Frank Parsons won the 1934 Harry M. Pope Appreciation match at Camp Perry but that was to be only one of the many accomplishments of this remarkable man during a long and significant shooting career.
He fired on the winning George Washington University (GWU) rifle team that won the first shoulder-to-shoulder National Intercollegiate Rifle Championship in 1928. The team was coached by Walter Stokes—four-time World Champion at 300 meters in the 1921 World Championships.
Parsons himself coached the GWU team until the early 1950s and always had the team in contention for national honors.

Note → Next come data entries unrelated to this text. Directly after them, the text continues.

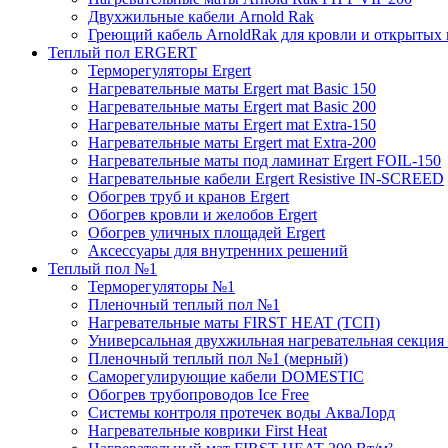
Двухжильные кабели Arnold Rak
Греющий кабель ArnoldRak для кровли и открытых
Теплый пол ERGERT
Терморегуляторы Ergert
Нагревательные маты Ergert mat Basic 150
Нагревательные маты Ergert mat Basic 200
Нагревательные маты Ergert mat Extra-150
Нагревательные маты Ergert mat Extra-200
Нагревательные маты под ламинат Ergert FOIL-150
Нагревательные кабели Ergert Resistive IN-SCREED
Обогрев труб и кранов Ergert
Обогрев кровли и желобов Ergert
Обогрев уличных площадей Ergert
Аксессуары для внутренних решений
Теплый пол №1
Терморегуляторы №1
Пленочный теплый пол №1
Нагревательные маты FIRST HEAT (ТСП)
Универсальная двухжильная нагревательная секция 
Пленочный теплый пол №1 (мерный)
Саморегулирующие кабели DOMESTIC
Обогрев трубопроводов Ice Free
Системы контроля протечек воды АкваЛорд
Нагревательные коврики First Heat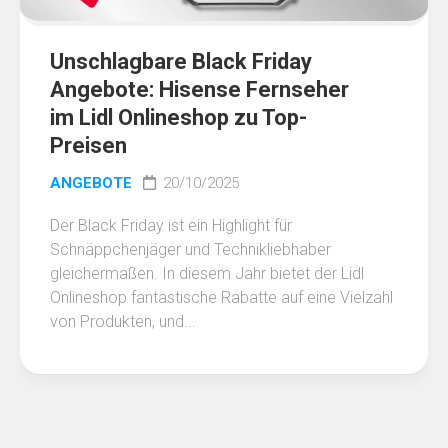
Unschlagbare Black Friday
Angebote: Hisense Fernseher
im Lidl Onlineshop zu Top-
Preisen
ANGEBOTE
20/10/2025
Der Black Friday ist ein Highlight für
Schnäppchenjäger und Technikliebhaber
gleichermaßen. In diesem Jahr bietet der Lidl
Onlineshop fantastische Rabatte auf eine Vielzahl
von Produkten, und...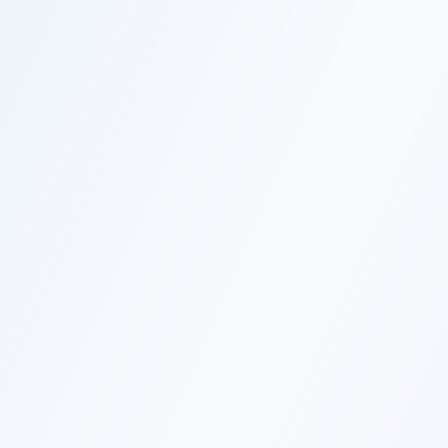
Средний балл ЕГЭ
Реальные данные из ГИВЦ и ВШЭ — не «от 200» в брошюре
Рейтинг и отзывы
От выпускников и студентов, не от приёмной комиссии
Стоимость и бюджет
Цена платного года и сколько бюджетных мест — без
«звоните, уточняйте»
Лицензия и аккредитация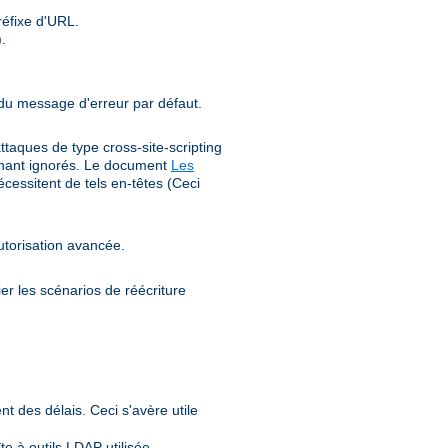
éfixe d'URL.
.
 du message d'erreur par défaut.
ttaques de type cross-site-scripting
tenant ignorés. Le document
Les
cessitent de tels en-têtes (Ceci
utorisation avancée.
er les scénarios de réécriture
nt des délais. Ceci s'avère utile
e à outils LDAP utilisée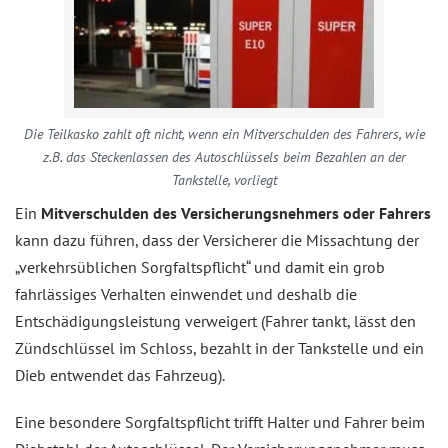
Die Teilkasko zahlt oft nicht, wenn ein Mitverschulden des Fahrers, wie
z.B. das Steckenlassen des Autoschlüssels beim Bezahlen an der
Tankstelle, vorliegt
Ein
Mitverschulden des Versicherungsnehmers oder Fahrers
kann dazu führen, dass der Versicherer die Missachtung der
„verkehrsüblichen Sorgfaltspflicht“ und damit ein grob
fahrlässiges Verhalten einwendet und deshalb die
Entschädigungsleistung verweigert (Fahrer tankt, lässt den
Zündschlüssel im Schloss, bezahlt in der Tankstelle und ein
Dieb entwendet das Fahrzeug).
Eine besondere Sorgfaltspflicht trifft Halter und Fahrer beim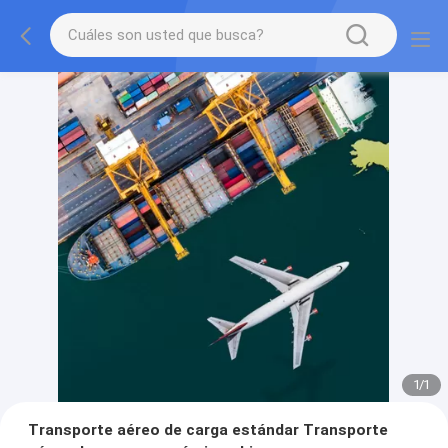
1
/
1
Transporte aéreo de carga estándar Transporte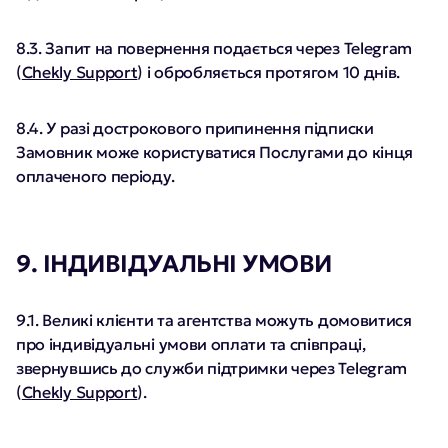
8.3. Запит на повернення подається через Telegram
(
Chekly Support
) і обробляється протягом 10 днів.
8.4. У разі дострокового припинення підписки
Замовник може користуватися Послугами до кінця
оплаченого періоду.
9. ІНДИВІДУАЛЬНІ УМОВИ
9.1. Великі клієнти та агентства можуть домовитися
про індивідуальні умови оплати та співпраці,
звернувшись до служби підтримки через Telegram
(
Chekly Support
).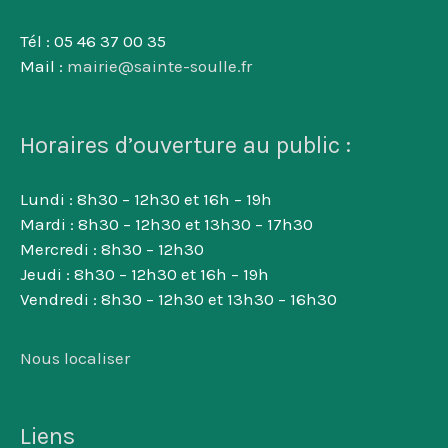
Tél : 05 46 37 00 35
Mail :
mairie@sainte-soulle.fr
Horaires d’ouverture au public :
Lundi : 8h30 – 12h30 et 16h – 19h
Mardi : 8h30 – 12h30 et 13h30 – 17h30
Mercredi : 8h30 – 12h30
Jeudi : 8h30 – 12h30 et 16h – 19h
Vendredi : 8h30 – 12h30 et 13h30 – 16h30
Nous localiser
Liens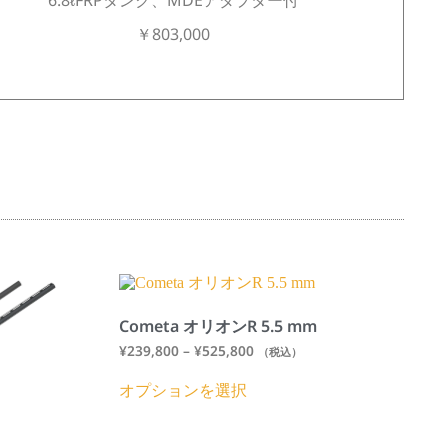
￥803,000
Cometa オリオンR 5.5 mm
¥
239,800
–
¥
525,800
（税込）
オプションを選択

He also coached the Pinwheel Junior Rifle Club, the junior division of the National Capital Rifle and Pistol Club, and was the mentor of several generations of champion shooters.
By 1934, Parsons had already been a member of the U.S. team in the 1930 World Shooting Championship and would go on to compete internationally again on the 1948 U.S. 300-meter Free Rifle Team in that year's Olympic Games in London and on the 1949 300-meter team that went on to the World Shooting Championships in Buenos Aires, Argentina.
In addition, Parsons was Team Captain of the 1952 U.S. team that competed in that year's World Shooting Championships in Oslo, Norway, and was Captain of the 1952 U.S. Olympic Shooting Team that went to Helsinki, Finland.
He also served on the NRA's Board of Directors and on the Executive Committee. In his spare time, he founded and ran the Frank Parsons Paper Company in Washington, D.C.
The Parsons Trophy, given by his estate, is awarded annually to the National Smallbore Position Champion.